Em “Sem Tempo” e “Presente” apercebemo-nos da sensação de que tudo é efémero e por vezes, não há tempo ou espaço para cultivar a felicidade, tal como já foi referido no parágrafo 18º, no já citado poema "Inconsciência" a propósito dos poemas nele mencionados.

“Abrigo” exprime a necessidade de conforto e aconchego tal como no poema seguinte, “Santa Cidade”.

O livro termina com chave de ouro, sob a forma de um poema-desejo, uma chama a arder crestando a brancura do papel, intitulado “Chama por mim” que mostra todo o potencial de Marta Duque Vaz como poeta.

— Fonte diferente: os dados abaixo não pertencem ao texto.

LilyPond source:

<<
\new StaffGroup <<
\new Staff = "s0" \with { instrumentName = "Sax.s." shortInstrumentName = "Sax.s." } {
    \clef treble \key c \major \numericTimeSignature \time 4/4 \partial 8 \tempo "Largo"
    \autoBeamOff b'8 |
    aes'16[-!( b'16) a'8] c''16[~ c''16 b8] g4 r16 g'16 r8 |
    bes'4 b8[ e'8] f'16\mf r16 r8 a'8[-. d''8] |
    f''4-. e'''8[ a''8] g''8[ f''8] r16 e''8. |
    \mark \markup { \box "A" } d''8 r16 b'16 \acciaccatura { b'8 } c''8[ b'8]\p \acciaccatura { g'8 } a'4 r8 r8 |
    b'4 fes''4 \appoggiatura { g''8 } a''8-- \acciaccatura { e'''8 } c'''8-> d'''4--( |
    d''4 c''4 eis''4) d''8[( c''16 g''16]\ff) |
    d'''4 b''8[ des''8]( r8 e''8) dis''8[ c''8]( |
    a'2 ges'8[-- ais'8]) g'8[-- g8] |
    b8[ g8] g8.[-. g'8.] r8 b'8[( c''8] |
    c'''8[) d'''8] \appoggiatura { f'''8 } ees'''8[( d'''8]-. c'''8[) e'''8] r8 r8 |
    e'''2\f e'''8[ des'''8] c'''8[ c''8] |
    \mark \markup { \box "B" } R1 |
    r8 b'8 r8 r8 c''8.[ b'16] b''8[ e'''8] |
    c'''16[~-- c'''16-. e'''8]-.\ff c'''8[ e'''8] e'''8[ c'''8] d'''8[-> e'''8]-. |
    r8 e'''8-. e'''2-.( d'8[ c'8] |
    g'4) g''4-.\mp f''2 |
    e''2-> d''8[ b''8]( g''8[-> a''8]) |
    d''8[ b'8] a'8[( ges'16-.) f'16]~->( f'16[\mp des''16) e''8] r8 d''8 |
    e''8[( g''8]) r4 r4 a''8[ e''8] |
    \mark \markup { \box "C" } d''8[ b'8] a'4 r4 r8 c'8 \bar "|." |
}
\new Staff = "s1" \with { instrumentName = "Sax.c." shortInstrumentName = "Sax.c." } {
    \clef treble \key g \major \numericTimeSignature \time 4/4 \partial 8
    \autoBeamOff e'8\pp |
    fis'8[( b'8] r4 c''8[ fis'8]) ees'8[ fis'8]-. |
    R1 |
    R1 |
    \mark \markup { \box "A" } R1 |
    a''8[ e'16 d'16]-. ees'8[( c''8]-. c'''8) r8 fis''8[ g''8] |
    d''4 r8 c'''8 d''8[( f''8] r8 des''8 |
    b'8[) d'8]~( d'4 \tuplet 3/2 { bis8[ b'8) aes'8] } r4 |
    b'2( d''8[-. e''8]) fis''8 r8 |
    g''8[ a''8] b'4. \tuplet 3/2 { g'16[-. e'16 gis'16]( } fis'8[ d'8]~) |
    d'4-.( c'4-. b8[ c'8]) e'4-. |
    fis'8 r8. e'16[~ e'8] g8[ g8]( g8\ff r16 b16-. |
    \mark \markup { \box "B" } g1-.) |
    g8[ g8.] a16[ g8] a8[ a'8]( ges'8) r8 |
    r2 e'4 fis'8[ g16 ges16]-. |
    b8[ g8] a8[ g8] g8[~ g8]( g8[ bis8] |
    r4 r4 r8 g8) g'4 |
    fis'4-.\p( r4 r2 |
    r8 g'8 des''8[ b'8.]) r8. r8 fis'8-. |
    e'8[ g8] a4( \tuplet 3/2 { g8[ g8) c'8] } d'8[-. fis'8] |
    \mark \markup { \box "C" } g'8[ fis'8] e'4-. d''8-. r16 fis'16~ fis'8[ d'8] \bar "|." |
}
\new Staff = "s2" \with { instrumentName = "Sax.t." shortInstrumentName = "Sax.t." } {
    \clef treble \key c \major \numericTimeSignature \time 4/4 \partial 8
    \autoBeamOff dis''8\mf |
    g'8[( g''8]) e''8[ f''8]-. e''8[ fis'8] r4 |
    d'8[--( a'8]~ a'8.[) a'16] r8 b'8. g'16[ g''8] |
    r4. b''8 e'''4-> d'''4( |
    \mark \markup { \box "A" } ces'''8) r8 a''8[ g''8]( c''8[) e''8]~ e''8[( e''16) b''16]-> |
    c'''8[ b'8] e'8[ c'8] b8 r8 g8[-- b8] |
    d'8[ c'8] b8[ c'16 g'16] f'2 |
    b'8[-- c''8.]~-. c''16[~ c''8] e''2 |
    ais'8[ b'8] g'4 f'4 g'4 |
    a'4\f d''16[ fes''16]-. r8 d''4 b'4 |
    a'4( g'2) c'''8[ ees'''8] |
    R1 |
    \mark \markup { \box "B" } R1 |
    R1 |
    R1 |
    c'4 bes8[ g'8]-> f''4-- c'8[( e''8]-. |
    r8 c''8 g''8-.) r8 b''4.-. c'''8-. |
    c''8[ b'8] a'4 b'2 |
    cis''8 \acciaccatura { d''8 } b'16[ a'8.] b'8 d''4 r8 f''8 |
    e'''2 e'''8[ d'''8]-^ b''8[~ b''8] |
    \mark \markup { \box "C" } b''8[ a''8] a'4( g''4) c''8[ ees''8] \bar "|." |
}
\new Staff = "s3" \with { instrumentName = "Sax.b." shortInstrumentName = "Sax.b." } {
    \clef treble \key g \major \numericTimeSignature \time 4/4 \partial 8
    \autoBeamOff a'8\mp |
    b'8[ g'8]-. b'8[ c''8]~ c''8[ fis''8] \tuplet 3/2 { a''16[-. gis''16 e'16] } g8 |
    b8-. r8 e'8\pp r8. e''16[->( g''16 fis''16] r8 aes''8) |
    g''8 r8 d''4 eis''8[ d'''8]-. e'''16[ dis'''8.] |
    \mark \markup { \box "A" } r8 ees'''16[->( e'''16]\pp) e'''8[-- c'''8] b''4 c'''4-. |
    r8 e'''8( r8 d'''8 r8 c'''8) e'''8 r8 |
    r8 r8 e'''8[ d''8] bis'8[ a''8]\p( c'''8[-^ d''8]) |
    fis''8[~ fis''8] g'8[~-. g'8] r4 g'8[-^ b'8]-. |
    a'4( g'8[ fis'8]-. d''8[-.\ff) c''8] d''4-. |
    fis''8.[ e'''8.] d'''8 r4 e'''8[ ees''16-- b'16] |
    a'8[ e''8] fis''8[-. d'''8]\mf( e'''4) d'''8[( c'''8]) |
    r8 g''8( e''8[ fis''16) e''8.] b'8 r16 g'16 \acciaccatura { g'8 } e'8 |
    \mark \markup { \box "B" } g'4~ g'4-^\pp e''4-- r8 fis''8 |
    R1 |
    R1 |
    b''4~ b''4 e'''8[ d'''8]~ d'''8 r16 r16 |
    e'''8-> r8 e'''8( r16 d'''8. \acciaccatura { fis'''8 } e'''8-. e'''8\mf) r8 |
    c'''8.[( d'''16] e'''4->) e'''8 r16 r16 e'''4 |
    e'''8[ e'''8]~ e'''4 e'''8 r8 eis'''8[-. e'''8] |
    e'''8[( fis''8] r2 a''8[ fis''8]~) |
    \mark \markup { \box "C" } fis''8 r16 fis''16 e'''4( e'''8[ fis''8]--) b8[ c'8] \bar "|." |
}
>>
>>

Uma poeta insubmissa, idealista com uma escrita recheada de rebeldia mas também de nostalgia e alguma saudade.


Cláudia de Sousa Dias

2 Comments:

Anonymous Anonymous said...

Que boa surpresa, encontrar isto aqui! Esta miuda devia era publicar um livro e outro e outro.
Não me refiro a este passo na sua adolescência, importante sim, mas ao que ela escreve na actualidade.
Mulher. Adulta.
É muito, muito bom.
Lê-la é muito bom.
Saia um novo livro de
Marta Duque Vaz! É urgente!

Cristina Vilar

6:32 PM  
Blogger Claudia Sousa Dias said...

Concordo plenamente!

Tem um imaginério e um interior riquíssimo.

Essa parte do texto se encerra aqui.